Thousands attend rally in Glasgow for Scottish independence

Thousands of people turned out at a rally for Scottish independence, with many supporters saying they were not concerned that ex-SNP chief executive Peter Murrell has been charged in connection with alleged embezzlement.

The Believe in Scotland march went from Kelvin Way to George Square in Glasgow, accompanied by drummers and bagpipers.

Around 2,000 people attended a rally which was addressed by First Minister of Scotland Humza Yousaf and also attended by Line Of Duty star Martin Compston.

Many demonstrators carried Palestinian flags and chanted ‘free, free Palestine’, however counter-protesters gathered in George Square carrying Union flags, including one man dressed in a Union Jack suit.

Mr Yousaf addressed the rally and referred to the arrest of Murrell, 59, the husband of former first minister Nicola Sturgeon. He was charged in connection with alleged embezzlement on Thursday after a police investigation, Operation Branchform, which went on for more than a year.

He said the past couple of days had been “tough” and “shocking” for those within the independence movement but said it was not “finished” as opponents had claimed.

Twins Sheila Mitchell and Mary Linton, 72, first voted for the SNP in 1979 and said they were unperturbed by criminal charges brought against Murrell.

Grandmother-of-five Ms Mitchell said: “We want the vote ASAP. We’re not bothered by the situation with Pete Murrell, it’s not going to stop the SNP.

“Westminster is just like colonial countries – take, take, take. When there’s nothing left they will say you can go.”

Ms Linton said: “We’re happy with Humza if he gives us independence. We want to make our own decisions. We have the same amount of oil as Norway, and we have food banks.”

Ms Mitchell added: “It’s not going away, not ever, until we get it. Westminster know that.”

Supporters of Scottish independence at the Believe in Scotland march (Sarah Ward/PA)

Campaigners displayed painted stones and garden gnomes with pro-independence messages, with donations going to food banks.

Joanne Burrows, 51, who paints the stones, said she wanted a better future for her 21-year-old son.

Mrs Burrows said: “I’m a long-term user of the NHS and have been able to get really good medical care. My son went to college and his tuition fees were paid for.

“I never thought ill-health would happen to me. It’s bolstered my support for independence. It’s not an anti-English thing, for me it’s about self-determination.”

She said Mr Murrell being charged was not a concern.

Twins Sheila Mitchell and Mary Linton first voted for independence in 1979 (Sarah Ward/PA)

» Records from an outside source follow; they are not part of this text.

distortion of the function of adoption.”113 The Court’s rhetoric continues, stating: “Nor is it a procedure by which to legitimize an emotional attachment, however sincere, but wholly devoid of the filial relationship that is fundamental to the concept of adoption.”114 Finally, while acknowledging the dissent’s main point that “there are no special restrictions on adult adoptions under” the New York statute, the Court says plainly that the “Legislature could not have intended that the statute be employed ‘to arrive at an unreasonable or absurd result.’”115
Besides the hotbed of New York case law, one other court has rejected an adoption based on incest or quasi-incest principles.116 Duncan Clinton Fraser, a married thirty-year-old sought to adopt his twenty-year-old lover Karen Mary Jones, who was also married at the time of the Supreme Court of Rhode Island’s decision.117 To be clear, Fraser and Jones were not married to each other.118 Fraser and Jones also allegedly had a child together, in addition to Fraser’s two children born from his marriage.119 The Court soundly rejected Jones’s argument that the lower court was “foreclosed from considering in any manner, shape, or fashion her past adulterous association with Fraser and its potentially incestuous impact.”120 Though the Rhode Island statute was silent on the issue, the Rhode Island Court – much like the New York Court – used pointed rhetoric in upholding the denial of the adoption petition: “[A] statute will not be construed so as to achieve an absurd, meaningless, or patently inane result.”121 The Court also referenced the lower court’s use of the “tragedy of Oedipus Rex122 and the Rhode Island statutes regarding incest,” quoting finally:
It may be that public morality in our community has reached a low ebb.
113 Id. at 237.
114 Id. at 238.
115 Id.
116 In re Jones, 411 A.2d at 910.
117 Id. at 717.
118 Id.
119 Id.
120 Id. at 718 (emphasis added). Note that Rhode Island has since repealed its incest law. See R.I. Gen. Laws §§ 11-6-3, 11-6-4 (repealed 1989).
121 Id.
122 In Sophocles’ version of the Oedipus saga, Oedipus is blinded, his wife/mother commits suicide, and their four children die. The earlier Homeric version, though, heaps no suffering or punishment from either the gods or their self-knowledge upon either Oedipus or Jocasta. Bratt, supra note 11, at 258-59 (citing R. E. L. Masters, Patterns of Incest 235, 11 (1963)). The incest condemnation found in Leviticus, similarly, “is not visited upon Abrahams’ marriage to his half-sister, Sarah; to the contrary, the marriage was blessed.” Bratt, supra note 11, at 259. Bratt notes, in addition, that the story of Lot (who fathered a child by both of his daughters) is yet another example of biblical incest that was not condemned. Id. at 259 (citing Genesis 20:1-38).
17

Mrs Burrows said: “For me independence isn’t about one person, it’s a collective movement. It’s about my friends, my son, my family, and just having a better future.”

Nadia Abdel-Hady, 40, a volunteer for the Gaza Genocide Emergency Committee said she was proud of the Scottish Government’s support for Palestine.

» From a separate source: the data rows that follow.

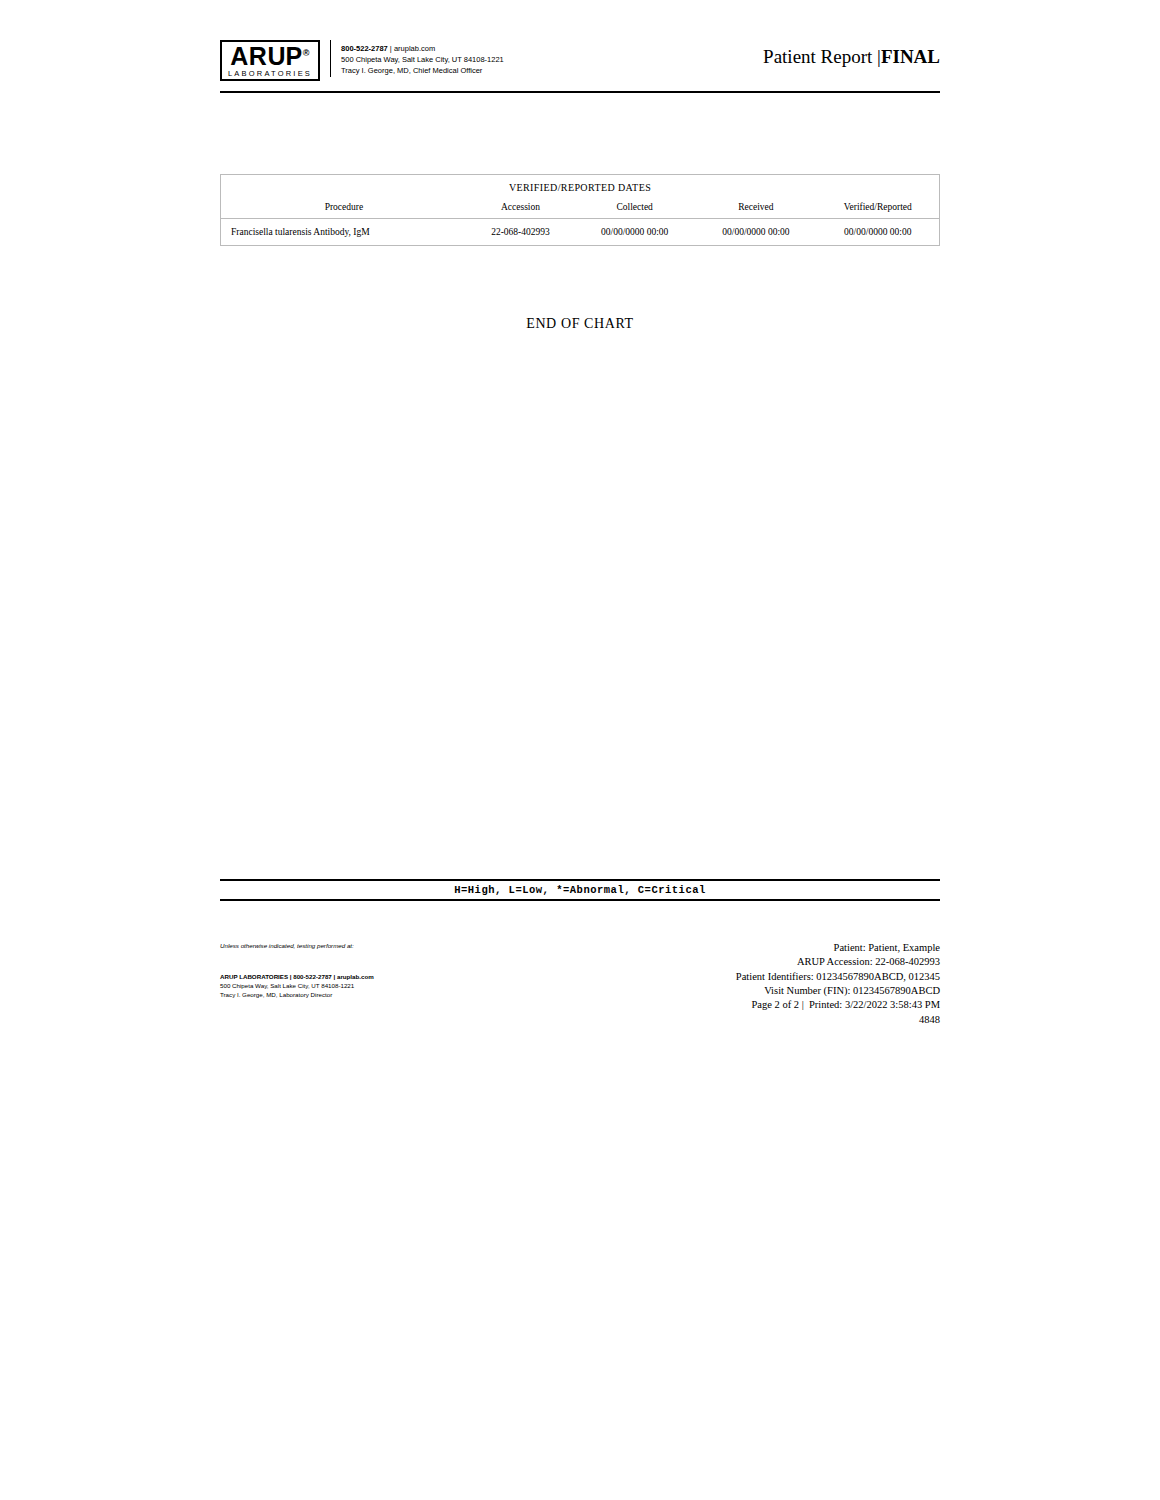ARUP®
LABORATORIES
800-522-2787 | aruplab.com
500 Chipeta Way, Salt Lake City, UT 84108-1221
Tracy I. George, MD, Chief Medical Officer
Patient Report |FINAL
VERIFIED/REPORTED DATES
| Procedure | Accession | Collected | Received | Verified/Reported |
| --- | --- | --- | --- | --- |
| Francisella tularensis Antibody, IgM | 22-068-402993 | 00/00/0000 00:00 | 00/00/0000 00:00 | 00/00/0000 00:00 |
END OF CHART
H=High, L=Low, *=Abnormal, C=Critical
Unless otherwise indicated, testing performed at: ARUP LABORATORIES | 800-522-2787 | aruplab.com
500 Chipeta Way, Salt Lake City, UT 84108-1221
Tracy I. George, MD, Laboratory Director
Patient: Patient, Example
ARUP Accession: 22-068-402993
Patient Identifiers: 01234567890ABCD, 012345
Visit Number (FIN): 01234567890ABCD
Page 2 of 2 | Printed: 3/22/2022 3:58:43 PM
4848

Ms Abdel-Hady said: “I’m very thankful that in Scotland we differ from states like Britain, the US, France and Germany.

“When we gain independence, we will be able to make a huge difference.”

Maureen Marshall, 60, dressed in tartan with a diamante St Andrew’s flag fascinator to show her support, said she was not concerned.

Garden gnomes decorated to support Scottish independence (Sarah Ward/PA)

Ms Marshall said: “We believe we can do better on our own, we can be like a small independent country like Iceland and Norway.

“I think it makes no difference if Peter Murrell has committed a crime. If he has committed a crime he should pay for the crime committed.

“I think it will make no difference on the movement, the desire for independence is bigger than one person.

“The SNP are a vehicle for change. Once we have independence we can vote for who we want.”

Scottish Greens MSP Ross Greer addressed the rally and said: “We believe a change is possible, it will be the people who deliver change.

“We simply want to live in a democracy that allows us to make a decision.

“I’m more confident now than I’ve ever been that we are marching towards a day when our fate is in Scotland’s hands.”

First Minister of Scotland Humza Yousaf addresses independence supporters (Sarah Ward/PA)

First Minister of Scotland Humza Yousaf said: “The last 48 hours have been tough. They have been a shock for those of us in the independence movement and the SNP.

“Let me say this: You can’t always control what happens in life but what you can choose is how you react.

“When it comes to obstacles that come our way, just because obstacles are thrown in our way, are we going to pack up and go home?

“We are going to fight for what we believe in. In the last few days they have said the independence movement is finished.

“You don’t look finished to me, my friends.”